Best practices for creating a data warehouse using dataflows
Designing a data warehouse is one of the most common tasks you can do with a dataflow. This article highlights some of the best practices for creating a data warehouse using a dataflow.
One of the key points in any data integration system is to reduce the number of reads from the source operational system. In the traditional data warehouse architecture, this reduction is done by creating a new database called a staging database. The purpose of the staging database is to load data as-is from the data source into the staging database on a regular schedule.
The rest of the data integration then uses the staging database as the source for further transformation and conversion to the data warehouse model structure.
We recommend that you follow the same approach by using dataflows. Create a set of dataflows that are responsible for just loading data as-is from the source system (and only for the tables you need). The result is then stored in the storage structure of the dataflow (either Azure Data Lake Storage or Dataverse). This change ensures that the read operation from the source system is minimal.
Next, you can create other dataflows that source their data from staging dataflows. The benefits of this approach include:
- Reducing the number of read operations from the source system, and reducing the load on the source system as a result.
- Reducing the load on data gateways if an on-premises data source is used.
- Having an intermediate copy of the data for reconciliation purpose, in case the source system data changes.
- Making the transformation dataflows source-independent.
Image emphasizing staging dataflows and staging storage, and showing the data being accessed from the data source by the staging dataflow, and entities being stored in either Datavers or Azure Data Lake Storage. The entities are then shown being tranformed along with other dataflows, which are then sent out as queries.
When you've separated your transformation dataflows from the staging dataflows, the transformation will be independent from the source. This separation helps if you're migrating the source system to a new system. All you need to do in that case is to change the staging dataflows. The transformation dataflows are likely to work without any problem, because they're sourced only from the staging dataflows.
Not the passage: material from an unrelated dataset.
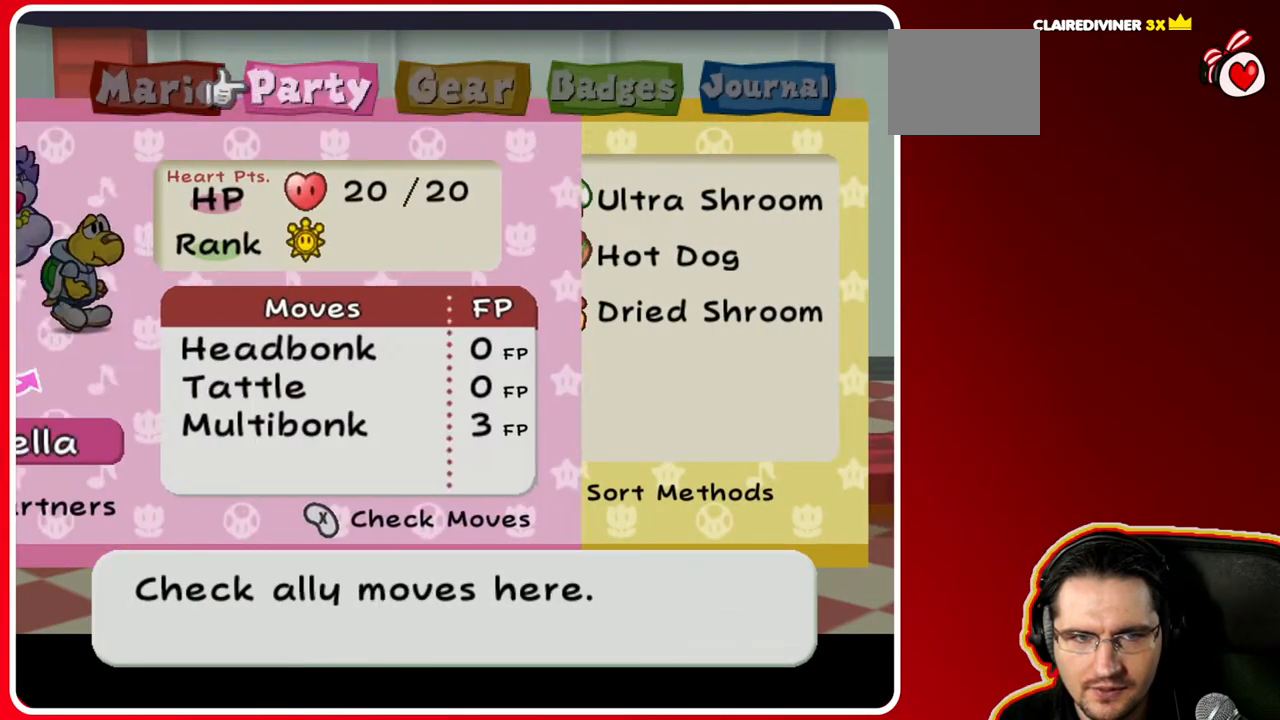
{"buttons": [], "left_stick": "left", "right_stick": "center", "events": [[33, "A", "down"], [150, "A", "up"], [383, "left_stick", "left"]]}
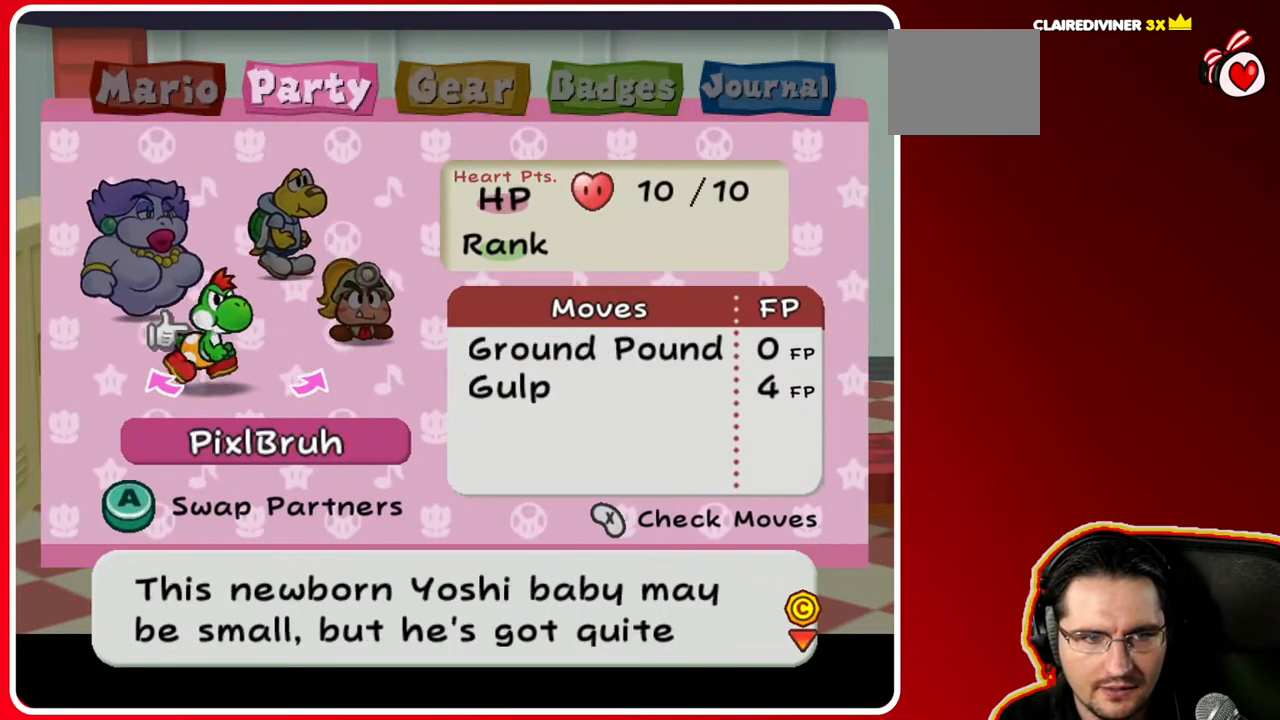
{"buttons": [], "left_stick": "center", "right_stick": "center", "events": [[50, "left_stick", "center"], [200, "A", "down"], [300, "A", "up"]]}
This separation also helps in case the source system connection is slow. The transformation dataflow won't need to wait for a long time to get records coming through a slow connection from the source system. The staging dataflow has already done that part, and the data will be ready for the transformation layer.
A layered architecture is an architecture in which you perform actions in separate layers. The staging and transformation dataflows can be two layers of a multilayered dataflow architecture. Trying to do actions in layers helps minimize the maintenance required. When you want to change something, you just need to change it in the layer in which it's located. The other layers will continue to work as usual.
The following image shows a multilayered architecture for dataflows whose entities are then used in Power BI datasets.
Use a computed entity as often as possible
When you use the result of a dataflow in another dataflow, you're using the concept of the computed entity, which means getting data from an "already-processed-and-stored" entity. The same thing can happen inside a dataflow. When you reference an entity from another entity, you can use the computed entity. This is helpful when you have a set of transformations that need to be done in multiple entities, which are called common transformations.
In the previous image, the computed entity gets the data directly from the source. However, in the architecture of staging and transformation dataflows, it's likely that the computed entities are sourced from the staging dataflows.
Build a star schema
The best data warehouse model is a star schema model that has dimensions and fact tables designed in a way to minimize the amount of time to query the data from the model, and also makes it easy to understand for the data visualizer.
It isn't ideal to bring data in the same layout of the operational system into a BI system. The data tables should be remodeled. Some of the tables should take the form of a dimension table, which keeps the descriptive information. Some of the tables should take the form of a fact table, to keep the aggregable data. The best layout for fact tables and dimension tables to form is a star schema. More information: Understand star schema and the importance for Power BI
Use a unique key value for dimensions
When building dimension tables, make sure you have a key for each one. This ensures that there are no many-to-many (or in other words, "weak") relationships among dimensions. You can create the key by applying some transformation to make sure a column or a combination of columns is returning unique rows in the dimension. Then that combination of columns can be marked as a key in the entity in the dataflow.
Do an incremental refresh for large fact tables
Fact tables are always the largest tables in the data warehouse. We recommend that you reduce the number of rows transferred for these tables. If you have a very large fact table, ensure that you use incremental refresh for that entity. An incremental refresh can be done in the Power BI dataset and also in the dataflow entities.
You can use incremental refresh to refresh only part of the data, the part that has changed. There are multiple options to choose which part of the data to be refreshed and which part to be persisted. More information: Using incremental refresh with Power BI dataflows
Use referencing to create dimensions and fact tables
In the source system, you often have a table that you use for generating both fact and dimension tables in the data warehouse. These tables are good candidates for computed entities and also intermediate dataflows. The common part of the process—such as data cleaning, and removing extra rows and columns—can be done once. By using a reference from the output of those actions, you can produce the dimension and fact tables. This approach will use the computed entity for the common transformations.